#### Directive:
Relabel the entries below by changing "scientific name" to "binomial" wherever it occurs, and reproduce every other line unchanged.

#### Listing:
☆ ☆ ☆

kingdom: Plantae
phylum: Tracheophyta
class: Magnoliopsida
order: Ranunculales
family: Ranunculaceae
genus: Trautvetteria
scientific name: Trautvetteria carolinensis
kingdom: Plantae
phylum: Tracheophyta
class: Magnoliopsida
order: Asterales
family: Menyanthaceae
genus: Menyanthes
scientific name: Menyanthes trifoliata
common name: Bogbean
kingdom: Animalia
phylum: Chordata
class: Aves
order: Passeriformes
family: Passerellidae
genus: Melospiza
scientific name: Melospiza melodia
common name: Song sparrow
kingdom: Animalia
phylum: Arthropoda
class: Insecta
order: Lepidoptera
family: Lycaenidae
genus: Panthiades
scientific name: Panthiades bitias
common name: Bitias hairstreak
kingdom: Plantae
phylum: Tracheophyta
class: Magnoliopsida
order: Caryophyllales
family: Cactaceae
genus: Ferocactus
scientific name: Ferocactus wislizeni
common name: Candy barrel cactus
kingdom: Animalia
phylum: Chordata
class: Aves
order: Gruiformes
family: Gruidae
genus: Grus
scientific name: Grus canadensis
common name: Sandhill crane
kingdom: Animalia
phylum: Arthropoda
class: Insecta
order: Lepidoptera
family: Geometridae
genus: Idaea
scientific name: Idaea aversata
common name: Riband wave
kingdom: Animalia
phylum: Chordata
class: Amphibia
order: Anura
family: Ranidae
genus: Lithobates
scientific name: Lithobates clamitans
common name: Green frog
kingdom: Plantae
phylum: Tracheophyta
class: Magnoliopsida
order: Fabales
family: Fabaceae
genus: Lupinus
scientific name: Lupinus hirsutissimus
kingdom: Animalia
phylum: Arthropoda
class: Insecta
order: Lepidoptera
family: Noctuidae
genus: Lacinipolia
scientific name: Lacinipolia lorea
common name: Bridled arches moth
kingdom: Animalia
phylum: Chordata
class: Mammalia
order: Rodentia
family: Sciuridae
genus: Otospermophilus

☆ ☆ ☆

#### Finished exercise:
kingdom: Plantae
phylum: Tracheophyta
class: Magnoliopsida
order: Ranunculales
family: Ranunculaceae
genus: Trautvetteria
binomial: Trautvetteria carolinensis
kingdom: Plantae
phylum: Tracheophyta
class: Magnoliopsida
order: Asterales
family: Menyanthaceae
genus: Menyanthes
binomial: Menyanthes trifoliata
common name: Bogbean
kingdom: Animalia
phylum: Chordata
class: Aves
order: Passeriformes
family: Passerellidae
genus: Melospiza
binomial: Melospiza melodia
common name: Song sparrow
kingdom: Animalia
phylum: Arthropoda
class: Insecta
order: Lepidoptera
family: Lycaenidae
genus: Panthiades
binomial: Panthiades bitias
common name: Bitias hairstreak
kingdom: Plantae
phylum: Tracheophyta
class: Magnoliopsida
order: Caryophyllales
family: Cactaceae
genus: Ferocactus
binomial: Ferocactus wislizeni
common name: Candy barrel cactus
kingdom: Animalia
phylum: Chordata
class: Aves
order: Gruiformes
family: Gruidae
genus: Grus
binomial: Grus canadensis
common name: Sandhill crane
kingdom: Animalia
phylum: Arthropoda
class: Insecta
order: Lepidoptera
family: Geometridae
genus: Idaea
binomial: Idaea aversata
common name: Riband wave
kingdom: Animalia
phylum: Chordata
class: Amphibia
order: Anura
family: Ranidae
genus: Lithobates
binomial: Lithobates clamitans
common name: Green frog
kingdom: Plantae
phylum: Tracheophyta
class: Magnoliopsida
order: Fabales
family: Fabaceae
genus: Lupinus
binomial: Lupinus hirsutissimus
kingdom: Animalia
phylum: Arthropoda
class: Insecta
order: Lepidoptera
family: Noctuidae
genus: Lacinipolia
binomial: Lacinipolia lorea
common name: Bridled arches moth
kingdom: Animalia
phylum: Chordata
class: Mammalia
order: Rodentia
family: Sciuridae
genus: Otospermophilus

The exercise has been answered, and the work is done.